Liability to the Wealth Tax?

A report in the carries a very concerning report which strongly implies that the Wealth Tax will be extended to British and Dutch people working in Norway.  The full story can be found here, and it starts as below.

Starting this year, some foreigners who live in their home country but work in Norway will have to pay Norwegian taxes on their wealth at home. The changes come despite Finance Minister Siv Jensen’s plans to cut taxes on Norwegians’ own net worth, or eliminate them altogether.

New tax agreements made with the UK and the Netherlands mean workers who commute to Norway are now liable to pay wealth tax under Norwegian tax laws on their assets at home. Neither the UK nor the Netherlands taxes its citizens based on net wealth. Tax is administered by regional authorities throughout Norway, including Oslo-based Skatt Øst.

British and Dutch workers who remain based in their homelands must from this year pay Norway’s controversial fortune tax (called formueskatt) on their net assets, reports newspaper Aftenposten. The home countries’ rules applied in practice under the previous tax agreements, but neither Britain nor the Netherlands enforced a  tax on net worth.

“A Brit or Dutch person who commutes here weekly can now be charged Norwegian wealth tax on foreign homes, holiday homes, cars, shareholdings and bank deposits,” said Martin Wikborg at law firm Visma.
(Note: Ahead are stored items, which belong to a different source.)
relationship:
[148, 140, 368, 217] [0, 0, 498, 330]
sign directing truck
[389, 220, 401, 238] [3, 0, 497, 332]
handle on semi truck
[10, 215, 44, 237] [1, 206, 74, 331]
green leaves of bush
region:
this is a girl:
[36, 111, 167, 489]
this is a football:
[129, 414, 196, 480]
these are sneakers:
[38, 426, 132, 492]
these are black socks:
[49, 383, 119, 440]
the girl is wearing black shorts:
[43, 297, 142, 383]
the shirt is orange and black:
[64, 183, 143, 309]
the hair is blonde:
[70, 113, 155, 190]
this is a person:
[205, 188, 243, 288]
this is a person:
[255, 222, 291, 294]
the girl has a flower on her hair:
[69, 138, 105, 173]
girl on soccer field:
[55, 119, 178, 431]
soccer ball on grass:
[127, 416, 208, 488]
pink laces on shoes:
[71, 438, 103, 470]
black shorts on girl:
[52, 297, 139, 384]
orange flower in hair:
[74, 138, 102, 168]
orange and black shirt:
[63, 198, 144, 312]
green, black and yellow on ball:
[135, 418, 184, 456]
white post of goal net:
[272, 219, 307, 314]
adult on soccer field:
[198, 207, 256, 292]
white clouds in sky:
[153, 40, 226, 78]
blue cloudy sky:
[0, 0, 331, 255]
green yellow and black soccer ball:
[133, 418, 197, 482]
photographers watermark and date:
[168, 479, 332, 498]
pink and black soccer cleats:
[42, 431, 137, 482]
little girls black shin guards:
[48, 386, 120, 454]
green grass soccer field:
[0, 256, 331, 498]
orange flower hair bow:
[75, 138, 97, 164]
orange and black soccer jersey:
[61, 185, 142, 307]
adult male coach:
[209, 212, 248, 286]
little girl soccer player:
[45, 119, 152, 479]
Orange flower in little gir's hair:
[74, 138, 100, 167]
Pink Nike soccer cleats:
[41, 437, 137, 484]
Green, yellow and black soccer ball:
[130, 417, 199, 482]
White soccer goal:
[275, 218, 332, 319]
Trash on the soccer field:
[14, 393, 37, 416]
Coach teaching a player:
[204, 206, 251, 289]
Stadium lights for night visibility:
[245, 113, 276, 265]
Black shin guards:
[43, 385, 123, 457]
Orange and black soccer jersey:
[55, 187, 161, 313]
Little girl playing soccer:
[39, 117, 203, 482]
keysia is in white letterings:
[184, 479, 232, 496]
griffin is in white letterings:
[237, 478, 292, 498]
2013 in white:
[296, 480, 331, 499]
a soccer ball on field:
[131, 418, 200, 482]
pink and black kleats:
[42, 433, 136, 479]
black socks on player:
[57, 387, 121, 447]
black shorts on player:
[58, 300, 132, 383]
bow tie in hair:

The Finance Ministry confirmed this to newspaper Aftenposten.

The new UK-Norway Double Tax Convention came into force on 17 December 2013, but if you look at the HMRC website you will find that the references (at 26 March 2014) are to the 2000 Treaty, which is far from helpful.

Tax weighs you downWe are reading through the new Convention to establish the situation for calendar 2014 onwards, but this would seem to explain the demand that non-residents prove their identity, as there is a clear plan to target British contractors.

Our initial thoughts are as follows:

  • It is not going to be possible to avoid the Wealth Tax if you spend more than 183 days in Norway in any tax year
  • It will apply to your net assets i.e. all assets less loans
  • You will have to provide details of all your bank accounts and a current value for your home and your mortgage
  • And your car; and your timeshare in Tenerife; and your caravan in Skegness
  • ISAs, for example, will also be taxable in Norway
  • We are not sure how they will check the accuracy of what is disclosed, or audit the returns
  • The tax will be 1% on the value of your assets in excess of 1,000,000 kr (c.£100,000)
  • If you claim Class 2 (married couples allowance) then your spouse’s assets will be assessable
  • If your spouse owns everything, then you are off the hook
  • This is going to be a nightmare to comply with

It is unclear how this will impact on your liability for Norwegian Capital Gains Tax, which is a serious concern.  If you are treated as tax resident in Norway then potentially you have a liability to report all your asset disposals for up to seven years after you leave Norway.  This could mean that if you sold your home five years after you finish in Norway, you could potentially be liable for Capital Gains Tax in Norway on that sale – and there is no Principal Private Residence tax relief in Norway.

We are checking the new Treaty and will update clients as soon as we can, and we expect to have some clear plans for clients on the other side of the Norwegian Tax returns – at the end of May.